In one of its opening paragraphs, the Catechism states that “those who with God’s help have welcomed Christ’s call and freely responded to it are urged on by love of Christ to proclaim the Good News everywhere in the world. This treasure, received from the apostles, has been faithfully guarded by their successors. All Christ’s faithful are called to hand it on from generation to generation, by professing the faith, by living it in fraternal sharing, and by celebrating it in liturgy and prayer” (CCC, 3). In this call to guard the treasure of faith, Holy Mother Church “teaches us the language of the faith in order to introduce us to the understanding and life of the faith” (171). One can conclude that the Catechism of the Catholic Church, by its systematic arrangement to the structure of faith, is that pedagogy by which the Church ‘introduces us to the understanding and life of the faith.’
The term phulaso can be found thirty times in the New Testament. While there are a good number of passages in which you find this Greek term, there are only a handful of texts that are direct to the idea of guarding a deposit that has been entrusted for purposes of security. We find these passages in Paul’s pastoral epistles to Timothy. Exhorting Timothy to avoid the rapid abuse of Christian doctrine, Paul instructs Timothy to hold on to the deposit of faith which has been entrusted to him for safekeeping (cf. 1 Tim.6:20; 2 Tim. 1:14, 2:2; Jude 3). This emerges as a major theme to Paul’s letters to Timothy because of the corruption that was taking place in the areas of his priestly ministry, in towns such as Ephesus (Hahn and Minch, 393). Furthermore, Timothy was close to the first apostles, and his call to protect the structure of faith from corruption would be the beginning of a long line of successors that the Holy Spirit would raise up to this present day in the task of guarding the deposit from ingenuity and heresy (Hahn and Minch, 398) (cf. Rom.16:17-26).

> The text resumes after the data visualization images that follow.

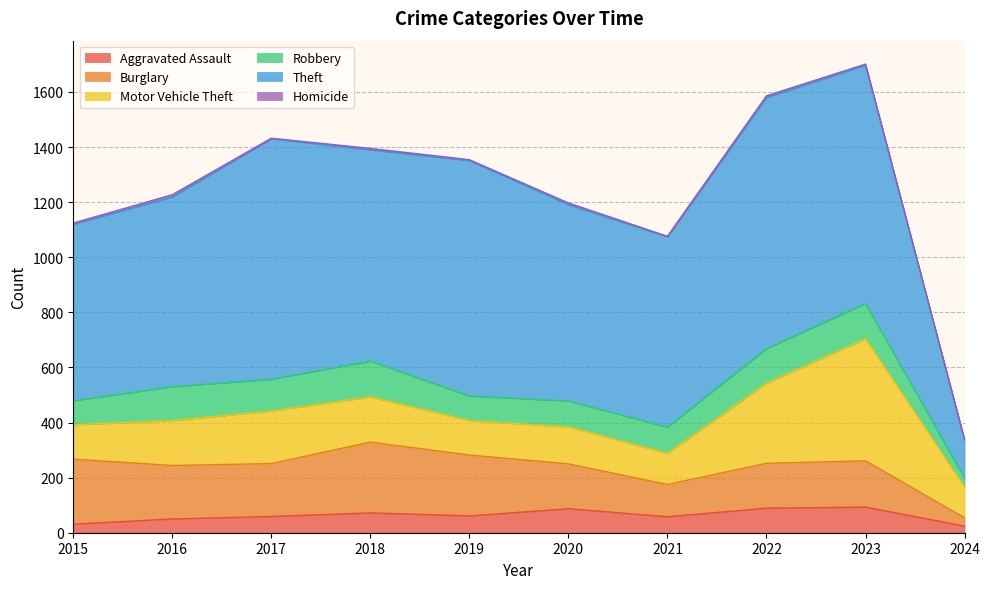

Reading left to right, extract all data points from this chart.

Aggravated Assault: 31	50	59	72	61	87	58	89	93	24
Burglary: 236	194	192	257	221	163	117	163	168	30
Motor Vehicle Theft: 125	163	191	164	125	134	113	291	443	112
Robbery: 87	123	115	130	89	94	95	125	128	32
Theft: 641	689	873	767	855	713	691	912	865	139
Homicide: 4	8	2	5	3	6	2	6	4	1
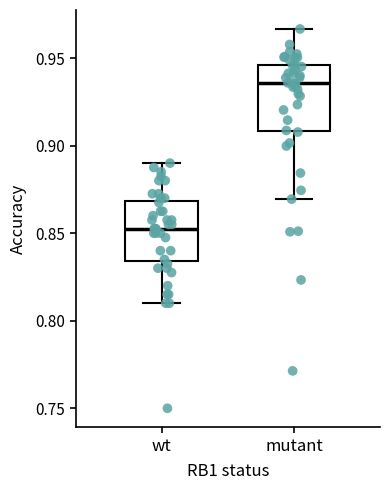

Reading left to right, read every box against the y-axis: the position of its median line, the range the box covers, and the ends of its whiskers. The values are not printed on the chart, so give them approximately, as read against the axis.

wt: median 0.850, box 0.835 to 0.870, whiskers 0.810 to 0.890
mutant: median 0.935, box 0.910 to 0.945, whiskers 0.870 to 0.965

In our contemporary culture, the idea of safekeeping today has the connotation of locking something away not to be touched. While this certainly can protect something from being stolen, the deeper truth concerning Christian doctrine could not be farther from the idea of storing something away not to be shared. In fact, the only way in which we do successfully guard and protect the faith is by first living it, and second handing it on. Essentially, it is because the treasure is a Someone, and not a something, that its brilliance is to be carried with us wherever we go. Amen!
"We guard with care the faith that we have received from the Church, for without ceasing, under the action of God's Spirit, this deposit of great price, as if in an excellent vessel, is constantly being renewed and causes the very vessel that contains it to be renewed."
--St. Irenaeus
Primary Texts Consulted
• Catholic Bible. Suggested trans. Revised Standard Version, Catholic Edition.
• Catechism of the Catholic Church, 2nd Edition, 1997.
• Hahn, Scott and Minch, Curtis. Ignatius Catholic Study Bible: New Testament, RSV, 2nd ed. San Francisco: Ignatius Press, 2010.